Also you may want to try OCaml 4.14 / 5.0.0~beta2 and see if the problem still occurs for you. There were some issues with older versions of ocamldebug – it simply refused to work if there were system threads. In OCaml 4.14, ocamldebug will work until a new system thread is spawned – anyways this is just my memory and I am probably wrong about some fine details.

TL;DR – use OCaml 4.14+, you should be able to debug a single (system) threaded program that uses Lwt.

Yes, it was that.

I think I was on 4.13 at the time so if there were fixes for this area in 4.14 I’ll try it again, thanks!

If I remember correctly, you just have to opam pin it with a git path, and it should work. There is no particular dune magic to use it.

It uses a dune virtual library for tracy (which is the lightweight instrumentation side, pretty low cost), which is what you can use in most of your code. Then, in your main binary, you add tracy-client as a dep and that’s where the bindings come into play, if you call Tracy.enable(). There’s an example that does exactly that.

1 Like

Does it require an OCaml compiler with frame pointers to output useful instrumentation?

It’s based on manual instrumentation, so not necessarily. You can add scopes where you want.

If the tracy process has enough permissions (e.g. ran as root) it can also capture a lot more data by itself, including stack samples, in which case I think it benefits from debug symbols. It’s a tool primarily designed for C++ and the likes. Quoting the manual:

On gcc or clang remember to specify the debugging information -g parameter during compilation and
do not add the strip symbols -s parameter. Additionally, omitting frame pointers will severely reduce the quality of stack traces, which can be fixed by adding the -fno-omit-frame-pointer parameter. Link the executable with an additional option -rdynamic (or --export-dynamic, if you are passing parameters directly to the linker).
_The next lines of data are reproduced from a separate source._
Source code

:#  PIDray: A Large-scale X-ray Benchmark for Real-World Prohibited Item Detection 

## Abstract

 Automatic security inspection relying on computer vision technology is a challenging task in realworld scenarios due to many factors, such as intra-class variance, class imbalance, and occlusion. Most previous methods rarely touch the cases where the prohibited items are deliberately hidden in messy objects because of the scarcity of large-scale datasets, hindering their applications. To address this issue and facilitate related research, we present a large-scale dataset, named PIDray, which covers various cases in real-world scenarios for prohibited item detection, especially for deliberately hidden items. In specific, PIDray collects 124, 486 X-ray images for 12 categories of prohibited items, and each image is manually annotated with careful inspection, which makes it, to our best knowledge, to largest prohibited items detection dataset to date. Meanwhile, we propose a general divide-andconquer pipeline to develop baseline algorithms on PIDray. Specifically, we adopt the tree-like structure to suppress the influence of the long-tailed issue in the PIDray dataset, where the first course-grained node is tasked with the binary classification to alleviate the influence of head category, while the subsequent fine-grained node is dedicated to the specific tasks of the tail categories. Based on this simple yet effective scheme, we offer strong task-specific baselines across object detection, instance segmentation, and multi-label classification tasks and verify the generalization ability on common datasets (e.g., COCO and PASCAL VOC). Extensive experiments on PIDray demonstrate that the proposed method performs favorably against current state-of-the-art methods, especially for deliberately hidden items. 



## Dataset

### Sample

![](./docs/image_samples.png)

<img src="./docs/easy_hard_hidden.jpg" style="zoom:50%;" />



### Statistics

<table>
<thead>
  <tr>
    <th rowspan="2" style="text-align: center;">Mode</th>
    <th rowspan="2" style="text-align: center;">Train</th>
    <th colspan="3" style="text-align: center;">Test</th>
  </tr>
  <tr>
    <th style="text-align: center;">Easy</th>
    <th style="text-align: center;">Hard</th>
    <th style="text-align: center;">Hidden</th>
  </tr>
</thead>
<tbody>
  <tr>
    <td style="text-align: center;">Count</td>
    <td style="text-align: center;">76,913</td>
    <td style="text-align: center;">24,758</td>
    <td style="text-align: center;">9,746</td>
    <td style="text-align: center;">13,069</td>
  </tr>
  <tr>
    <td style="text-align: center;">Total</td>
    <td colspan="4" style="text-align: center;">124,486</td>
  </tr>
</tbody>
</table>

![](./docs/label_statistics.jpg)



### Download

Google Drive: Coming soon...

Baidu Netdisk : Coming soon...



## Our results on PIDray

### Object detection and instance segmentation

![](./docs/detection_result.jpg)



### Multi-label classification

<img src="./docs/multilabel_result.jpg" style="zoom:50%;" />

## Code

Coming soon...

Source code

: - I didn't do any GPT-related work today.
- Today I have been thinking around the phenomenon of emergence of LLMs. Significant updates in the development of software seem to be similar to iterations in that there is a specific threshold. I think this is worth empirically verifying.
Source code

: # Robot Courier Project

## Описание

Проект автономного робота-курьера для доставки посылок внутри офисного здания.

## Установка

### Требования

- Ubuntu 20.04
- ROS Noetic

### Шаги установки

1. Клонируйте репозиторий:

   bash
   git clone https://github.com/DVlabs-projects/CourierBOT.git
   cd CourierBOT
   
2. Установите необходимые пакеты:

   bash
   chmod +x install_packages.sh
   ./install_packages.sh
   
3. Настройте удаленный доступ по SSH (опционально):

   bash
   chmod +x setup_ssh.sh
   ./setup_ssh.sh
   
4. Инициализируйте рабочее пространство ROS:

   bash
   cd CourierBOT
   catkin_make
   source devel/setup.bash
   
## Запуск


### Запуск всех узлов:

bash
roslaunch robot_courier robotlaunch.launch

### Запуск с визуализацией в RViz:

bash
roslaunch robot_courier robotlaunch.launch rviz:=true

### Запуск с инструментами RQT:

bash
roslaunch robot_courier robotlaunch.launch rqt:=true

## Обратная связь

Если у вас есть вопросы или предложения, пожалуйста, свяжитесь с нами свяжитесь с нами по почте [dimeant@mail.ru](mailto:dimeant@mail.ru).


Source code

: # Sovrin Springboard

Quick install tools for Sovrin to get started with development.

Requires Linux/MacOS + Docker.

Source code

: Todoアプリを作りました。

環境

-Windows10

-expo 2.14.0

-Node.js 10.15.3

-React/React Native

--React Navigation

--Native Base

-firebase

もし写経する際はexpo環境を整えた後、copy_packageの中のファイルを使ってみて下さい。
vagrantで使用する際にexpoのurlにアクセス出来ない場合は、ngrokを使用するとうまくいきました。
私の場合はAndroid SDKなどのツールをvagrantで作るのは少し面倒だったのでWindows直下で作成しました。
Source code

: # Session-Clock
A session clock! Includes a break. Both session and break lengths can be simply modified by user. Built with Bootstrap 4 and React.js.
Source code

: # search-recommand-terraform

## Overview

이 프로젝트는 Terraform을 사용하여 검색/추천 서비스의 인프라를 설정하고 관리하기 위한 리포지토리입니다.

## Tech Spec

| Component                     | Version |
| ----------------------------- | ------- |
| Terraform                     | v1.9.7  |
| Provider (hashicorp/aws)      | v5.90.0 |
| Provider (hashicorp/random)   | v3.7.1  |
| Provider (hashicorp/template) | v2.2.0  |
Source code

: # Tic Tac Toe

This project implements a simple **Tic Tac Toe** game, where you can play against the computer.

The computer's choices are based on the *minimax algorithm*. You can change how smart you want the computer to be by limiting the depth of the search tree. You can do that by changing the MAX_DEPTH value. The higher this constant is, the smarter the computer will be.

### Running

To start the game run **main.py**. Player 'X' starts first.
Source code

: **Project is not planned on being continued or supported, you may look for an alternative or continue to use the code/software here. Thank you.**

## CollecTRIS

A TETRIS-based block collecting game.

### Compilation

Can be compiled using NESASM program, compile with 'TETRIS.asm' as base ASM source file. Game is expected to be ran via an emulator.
It’s able to read OCaml debug info though; see here in the middle, it points to the line instrumented in the example program.

1 Like

Here is what I find useful.

$ cd _build/default
# run ocamldebug -- for your specific example this would be:
$ ocamldebug tests/test_oktree.bc
$ info modules

The advantage to running from within _build/default is that ocamldebug seems to find paths more easily.

Also in dune-project file I use the (wrapped_executables false) stanza. It avoids me to do weird things like break @Dune__exe__SomeModule 42 and simply do break @SomeModule 42

Thanks, I’ll try these tips!

I think they highlight that it’d be nice to have dune handle all these awkward details and “optional but kind of necessary” config hacks though

<slight_offtop>
Some time ago, I watched beginning of ‘Handmade hero’ series, where the speaker claimed that (in 2015) GNU/Linux has much less convenient debuggers than Windows. It would be great to research that and understand what may be improved in general, and maybe it would be great if OCaml will have the most powerful debugger comparatly to all available GNU/Linux languages/infrastructres.
</slight_offtop>

@Kakadu I fully agree. Not having a debugger is a show stopper, at least for people that are used to that for decades.

1 Like

The OCSF funded some of work on ocamlearlybird IIRC. So there are some resources put on the problem. But if there is no one willing to work on such a project for a long term then things won’t get better.

@Khady this OCSF funding on ocamlearlybird is a recent thing?

One question, some people mentioned that it’s possible to use gdb with OCaml, although not as convenient because you need to understand how OCaml objects are represented at runtime, and all type information is stripped away.

Having said that, there must be some graphical interfaces for gdb, even on Linux, right? Could those be used with OCaml?

2 Likes